* [GIVEN DATA]:

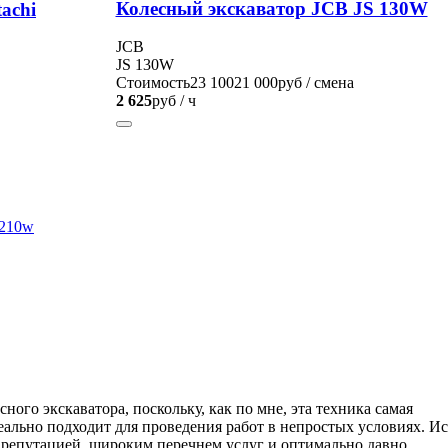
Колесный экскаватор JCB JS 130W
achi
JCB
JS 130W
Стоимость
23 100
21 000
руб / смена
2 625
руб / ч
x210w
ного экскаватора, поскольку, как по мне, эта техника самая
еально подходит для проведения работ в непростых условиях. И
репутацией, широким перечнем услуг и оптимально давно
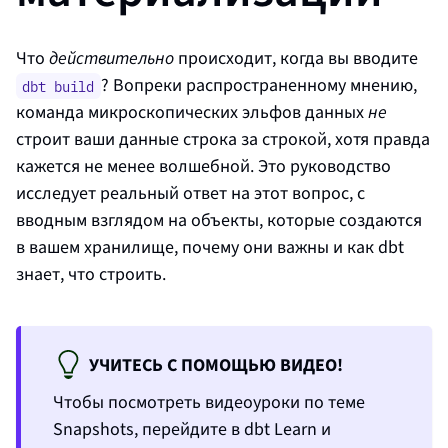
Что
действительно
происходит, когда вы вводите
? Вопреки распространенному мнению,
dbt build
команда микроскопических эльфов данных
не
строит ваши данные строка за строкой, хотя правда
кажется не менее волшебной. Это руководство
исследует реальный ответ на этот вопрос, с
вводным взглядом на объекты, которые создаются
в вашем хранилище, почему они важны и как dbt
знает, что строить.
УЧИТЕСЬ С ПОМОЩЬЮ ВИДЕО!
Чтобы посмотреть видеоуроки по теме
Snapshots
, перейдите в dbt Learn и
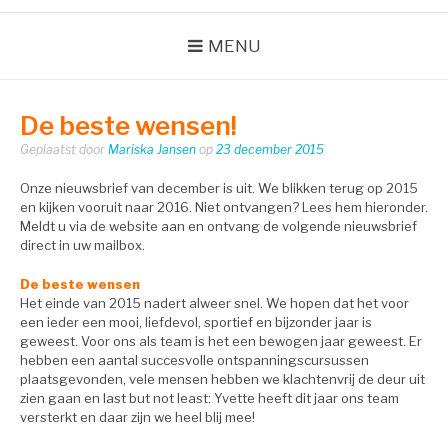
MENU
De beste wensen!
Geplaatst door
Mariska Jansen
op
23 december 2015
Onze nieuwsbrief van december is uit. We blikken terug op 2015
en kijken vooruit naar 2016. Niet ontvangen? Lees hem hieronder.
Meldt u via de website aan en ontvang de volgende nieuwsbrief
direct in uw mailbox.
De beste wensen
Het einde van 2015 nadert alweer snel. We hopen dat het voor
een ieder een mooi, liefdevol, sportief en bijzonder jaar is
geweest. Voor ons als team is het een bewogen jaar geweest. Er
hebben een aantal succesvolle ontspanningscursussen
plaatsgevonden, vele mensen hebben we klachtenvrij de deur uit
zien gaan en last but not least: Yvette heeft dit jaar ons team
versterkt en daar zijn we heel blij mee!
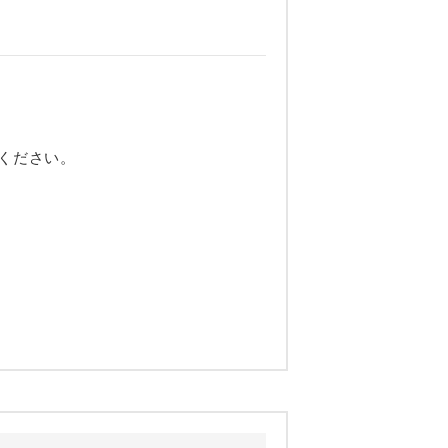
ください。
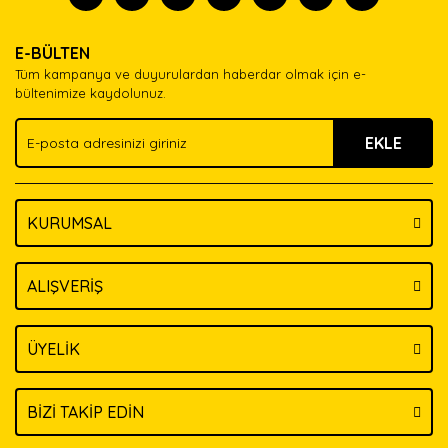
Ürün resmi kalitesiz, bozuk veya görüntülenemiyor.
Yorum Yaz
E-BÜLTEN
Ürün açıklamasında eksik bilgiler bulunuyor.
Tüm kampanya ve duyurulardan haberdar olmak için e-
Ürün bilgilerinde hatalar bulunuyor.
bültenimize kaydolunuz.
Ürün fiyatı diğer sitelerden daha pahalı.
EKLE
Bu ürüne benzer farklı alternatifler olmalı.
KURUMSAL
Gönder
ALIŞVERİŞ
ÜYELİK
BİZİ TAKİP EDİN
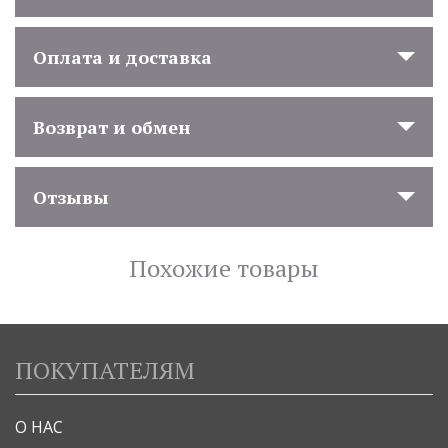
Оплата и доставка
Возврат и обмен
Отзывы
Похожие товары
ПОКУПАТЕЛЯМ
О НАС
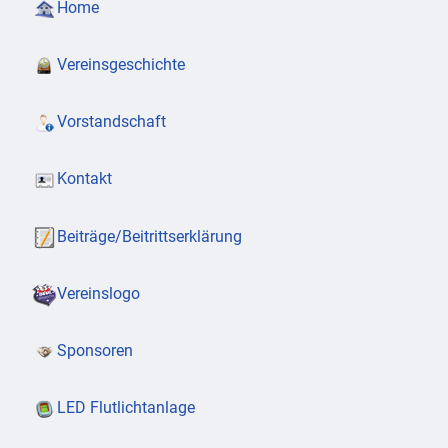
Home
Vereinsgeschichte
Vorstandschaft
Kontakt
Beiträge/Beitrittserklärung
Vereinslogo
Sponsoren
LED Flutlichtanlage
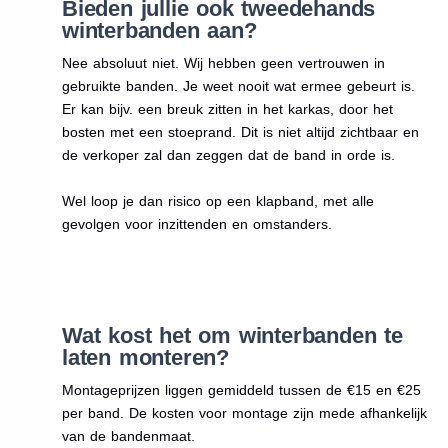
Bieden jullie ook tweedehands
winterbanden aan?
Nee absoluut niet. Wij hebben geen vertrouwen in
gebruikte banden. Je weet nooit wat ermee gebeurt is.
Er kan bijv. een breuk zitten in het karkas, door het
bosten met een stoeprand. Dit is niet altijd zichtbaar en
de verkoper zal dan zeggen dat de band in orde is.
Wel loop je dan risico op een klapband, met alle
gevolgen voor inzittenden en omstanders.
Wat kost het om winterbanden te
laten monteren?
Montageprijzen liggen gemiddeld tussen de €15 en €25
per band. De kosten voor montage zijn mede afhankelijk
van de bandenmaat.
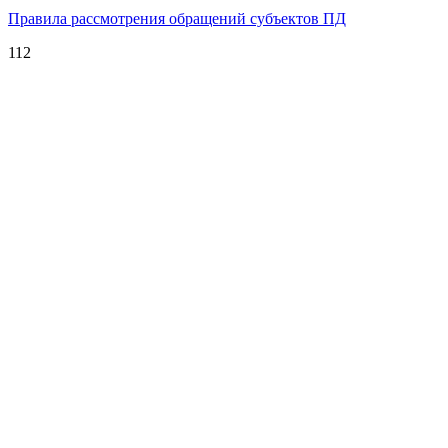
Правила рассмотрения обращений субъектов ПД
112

* [YOUR TASK]:
Please pull out every line of the entries above that contains the word "zijn", and copy each such line unchanged.

* [ANSWER SPACE]:
versterkt en daar zijn we heel blij mee!
per band. De kosten voor montage zijn mede afhankelijk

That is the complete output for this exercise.